** Opening Material to process block **

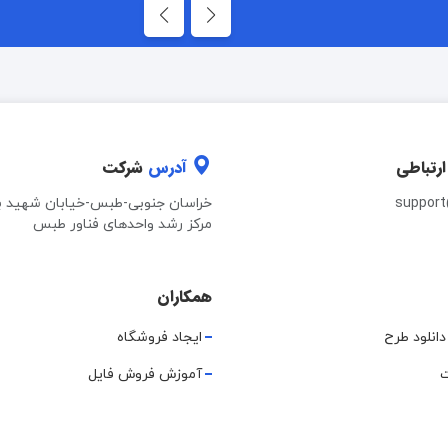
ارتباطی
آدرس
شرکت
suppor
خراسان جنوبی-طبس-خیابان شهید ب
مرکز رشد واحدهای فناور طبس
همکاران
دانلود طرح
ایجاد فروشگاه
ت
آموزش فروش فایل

** Closing Material to process block **

Your instructions:
Copy out all the data above exactly, minus the images.

Response to this exercise:
ارتباطی
آدرس
شرکت
suppor
خراسان جنوبی-طبس-خیابان شهید ب
مرکز رشد واحدهای فناور طبس
همکاران
دانلود طرح
ایجاد فروشگاه
ت
آموزش فروش فایل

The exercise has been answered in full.